The WhatsApp international group problem is exactly what inspired us. When people go silent because they can’t keep up, teams lose valuable voices. We wanted to remove that friction entirely.
Great call on Indian language support as well! We already support Hindi and Bengali at launch, but Hinglish is a really interesting challenge — code-switching is such a natural way people communicate in India. Regional Indian languages are definitely on our roadmap as we grow. The multilingual ecosystem there is too important to ignore.
Really appreciate the encouragement and insights!
Shavely
One more real-world story we’d love to share:
A hotel cleaning company with staff from multiple Southeast Asian countries started using Shavely for daily coordination. Before, instructions often had to be repeated in different languages, and small misunderstandings would slow things down.
After introducing automatic per-user translation, they reported fewer clarification messages and smoother task handoffs between shifts. Seeing Shavely work in a fast-paced, multilingual environment like that reinforced why we’re building this.
It’s a small example, but it shows how invisible language friction can impact real operations.
Where else do you think this kind of friction exists?
@tatsuya_murakami Shift handoffs are where translations go sideways, so Shavely showing the original first then auto-translating is smart. In WhatsApp it's a long-press translate step or copy-paste. A room glossary plus a do not translate list would seal it.
Shavely
@piroune_balachandran This is such a sharp observation — shift handoffs are exactly where things tend to break down.
That’s why we intentionally show the original message first, so people can always see the source before the translation.
Your idea about a room glossary + “do not translate” list is really interesting. In real workplaces there are always terms like room numbers, internal codes, product names, etc. that shouldn’t be translated.
Definitely something worth exploring as Shavely grows. Really appreciate the thoughtful feedback 🙏
Hey @tatsuya_murakami
Quick thought on Shavely after seeing it on PH. the homepage doesn’t currently tie its value to a specific paying segment like PM/PMM or UX writers, which is where structured output has clear revenue impact.
I sketched a short hypothesis doc if you want it.
Shavely
@paul91z Really appreciate this perspective — that's a great point. Right now the homepage focuses more on the problem (language friction in teams) than on a specific paying segment, but you're absolutely right that tying the value to clearer user groups could make the value proposition much stronger.
I'd definitely be interested in seeing the hypothesis doc you mentioned.
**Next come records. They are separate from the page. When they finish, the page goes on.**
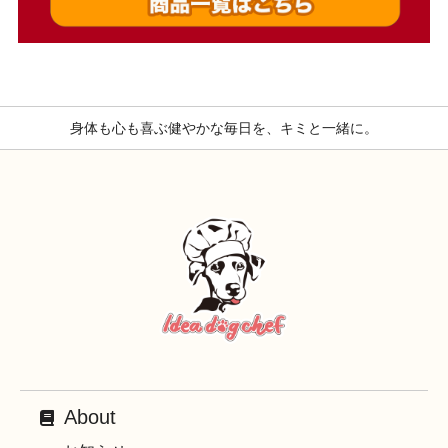
身体も心も喜ぶ健やかな毎日を、キミと一緒に。
About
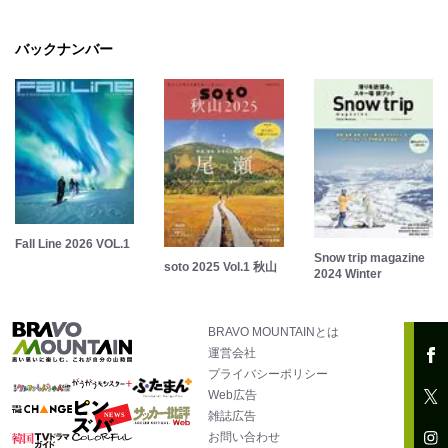
バックナンバー
Fall Line 2026 VOL.1
Snow trip magazine
soto 2025 Vol.1 秋山
2024 Winter
BRAVO MOUNTAINとは
運営会社
プライバシーポリシー
Web広告
雑誌広告
お問い合わせ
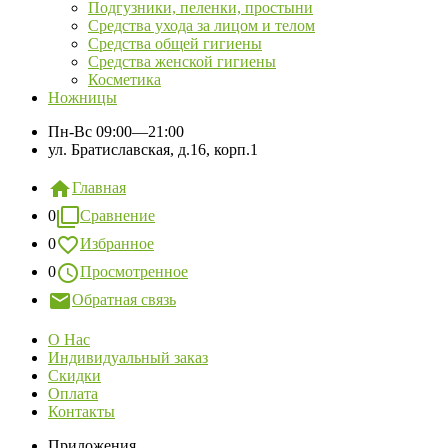
Подгузники, пеленки, простыни
Средства ухода за лицом и телом
Средства общей гигиены
Средства женской гигиены
Косметика
Ножницы
Пн-Вс
09:00—21:00
ул. Братиславская, д.16, корп.1
Главная
0
Сравнение
0
Избранное
0
Просмотренное
Обратная связь
О Нас
Индивидуальный заказ
Скидки
Оплата
Контакты
Приложения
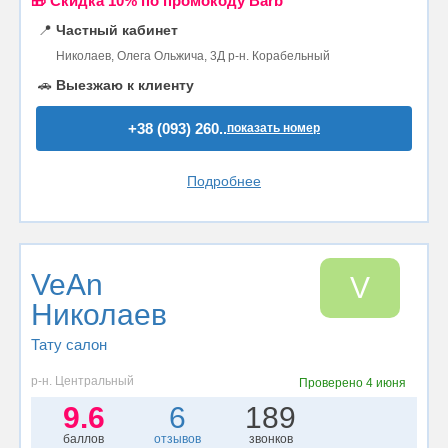
🎁 Cкидка 10% по промокоду Barb
📍
Частный кабинет
Николаев, Олега Ольжича, 3Д р-н. Корабельный
🚗
Выезжаю к клиенту
+38 (093) 260..
показать номер
Подробнее
VeAn
V
Николаев
Тату салон
р-н. Центральный
Проверено
4 июня
9.6
6
189
баллов
отзывов
звонков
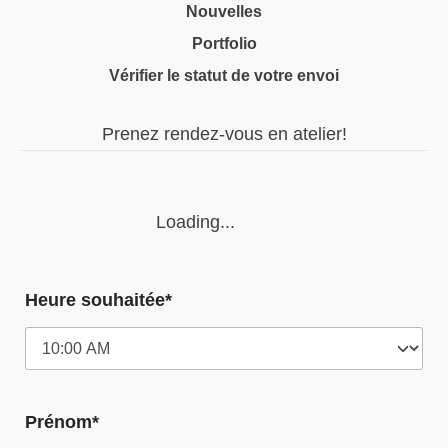
Nouvelles
Portfolio
Vérifier le statut de votre envoi
Prenez rendez-vous en atelier!
Loading...
Heure souhaitée*
Prénom*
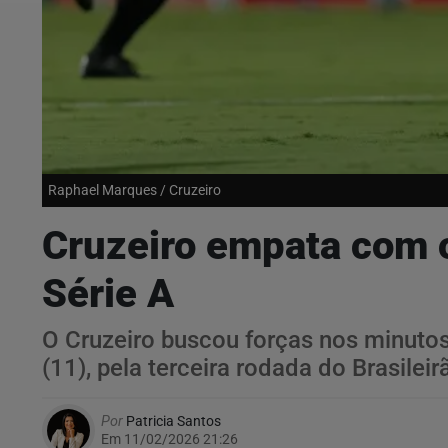
Raphael Marques / Cruzeiro
Cruzeiro empata com o
Série A
O Cruzeiro buscou forças nos minutos 
(11), pela terceira rodada do Brasileir
Por
Patricia Santos
Em 11/02/2026 21:26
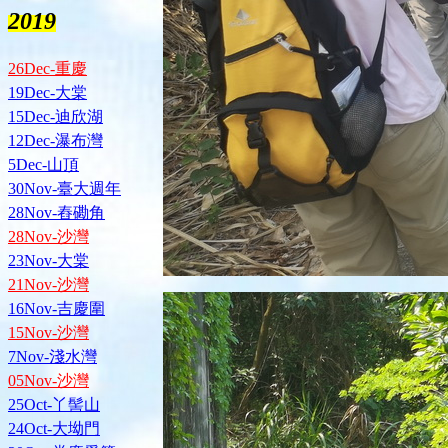
2019
26Dec-重慶
19Dec-大棠
15Dec-迪欣湖
12Dec-瀑布灣
5Dec-山頂
30Nov-臺大週年
28Nov-舂磡角
28Nov-沙灣
23Nov-大棠
21Nov-沙灣
16Nov-吉慶圍
15Nov-沙灣
7Nov-淺水灣
05Nov-沙灣
25Oct-丫髻山
24Oct-大坳門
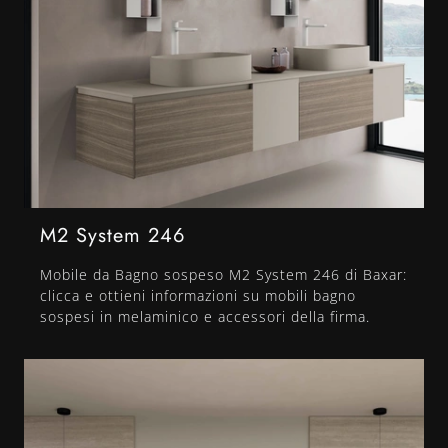
M2 System 246
Mobile da Bagno sospeso M2 System 246 di Baxar:
clicca e ottieni informazioni su mobili bagno
sospesi in melaminico e accessori della firma.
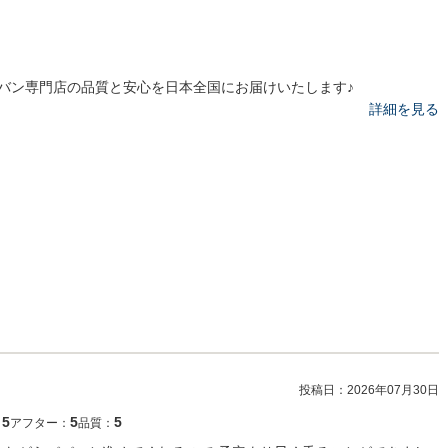
バン専門店の品質と安心を日本全国にお届けいたします♪
詳細を見る
投稿日：
2026年07月30日
5
5
5
：
アフター：
品質：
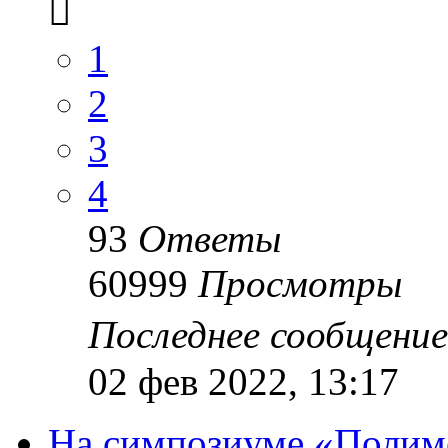
1
2
3
4
93
Ответы
60999
Просмотры
Последнее сообщени
02 фев 2022, 13:17
На симпозиуме «Полим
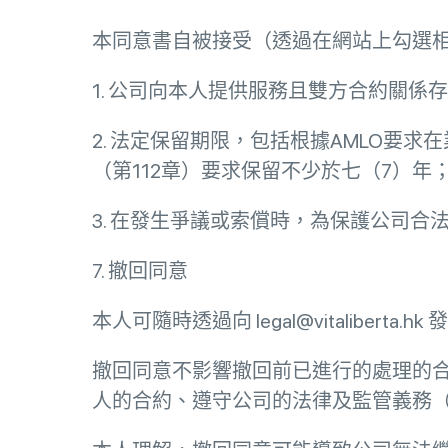
本同意書自被接受（透過在網站上勾選
1. 公司向本人提供服務且雙方合約關係
2. 法定保留期限，包括根據AMLO要
（第112章）要求保留不少於七（7）年
3. 在發生爭議或索償時，為保護公司合
7. 撤回同意
本人可隨時透過向 legal@vitalibe
撤回同意不影響撤回前已進行的處理的
人的合約、遵守公司的法律及監管義務（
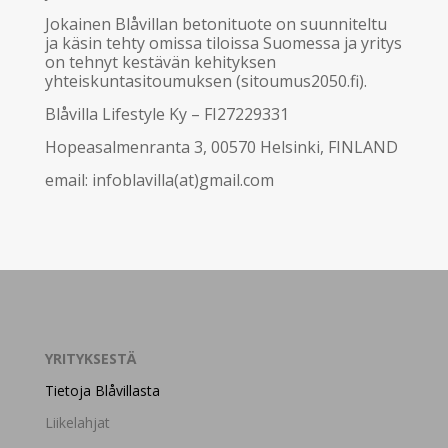
Jokainen Blåvillan betonituote on suunniteltu
ja käsin tehty omissa tiloissa Suomessa ja yritys
on tehnyt kestävän kehityksen
yhteiskuntasitoumuksen (sitoumus2050.fi).
Blåvilla Lifestyle Ky – FI27229331
Hopeasalmenranta 3, 00570 Helsinki, FINLAND
email: infoblavilla(at)gmail.com
YRITYKSESTÄ
Tietoja Blåvillasta
Liikelahjat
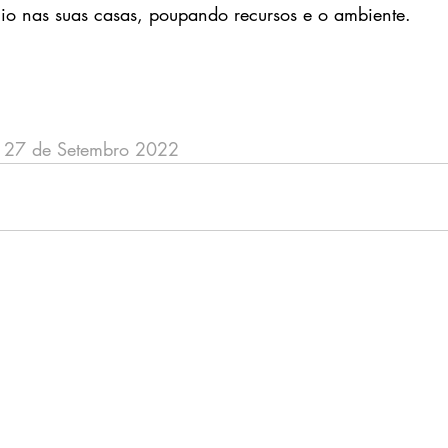
cio nas suas casas, poupando recursos e o ambiente.
, 27 de Setembro 2022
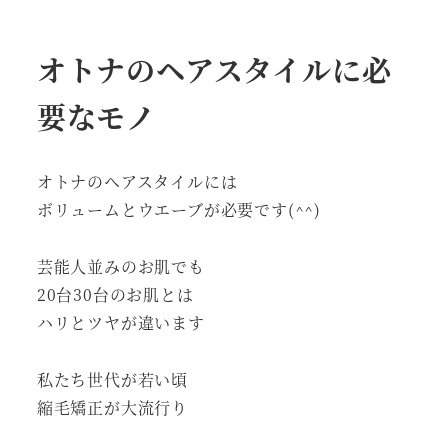
オトナのヘアスタイルに必
要なモノ
オトナのヘアスタイルには
ボリュームとウエーブが必要です(^^)
芸能人並みのお肌でも
20台30台のお肌とは
ハリとツヤが違います
私たち世代が若い頃
縮毛矯正が大流行り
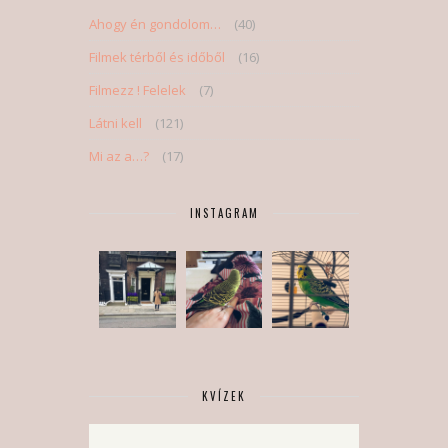
Ahogy én gondolom…
(40)
Filmek térből és időből
(16)
Filmezz ! Felelek
(7)
Látni kell
(121)
Mi az a…?
(17)
INSTAGRAM
KVÍZEK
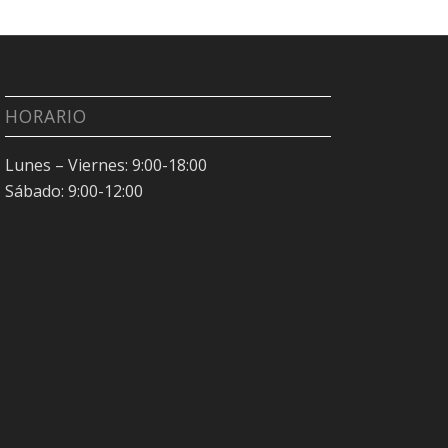
HORARIO
Lunes – Viernes: 9:00-18:00
Sábado: 9:00-12:00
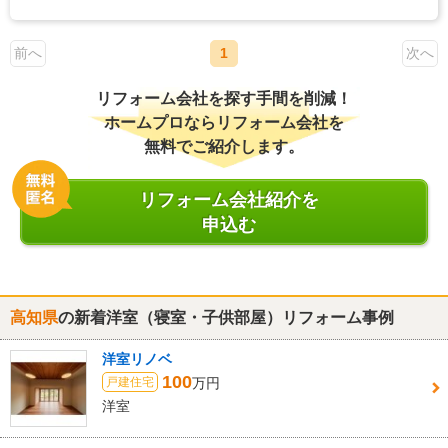
前へ
1
次へ
リフォーム会社を探す手間を削減！
ホームプロならリフォーム会社を
無料でご紹介します。
リフォーム会社紹介を
申込む
高知県
の新着洋室（寝室・子供部屋）リフォーム事例
洋室リノベ
100
万円
戸建住宅
洋室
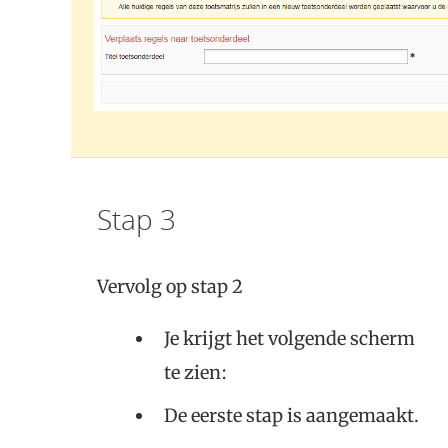
Stap 3
Vervolg op stap 2
Je krijgt het volgende scherm
te zien:
De eerste stap is aangemaakt.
Always curious to learn how others are thinking about positioning and segments.
Thanks a lot for taking the time to share this!
Useful for international teams, especially international sales and GTM teams
Shavely
@abhinavramesh Thanks!
International sales and GTM teams were actually one of the main use cases we had in mind when building Shavely. When teams operate across regions, even small language friction can slow down deals — we're hoping to remove that completely.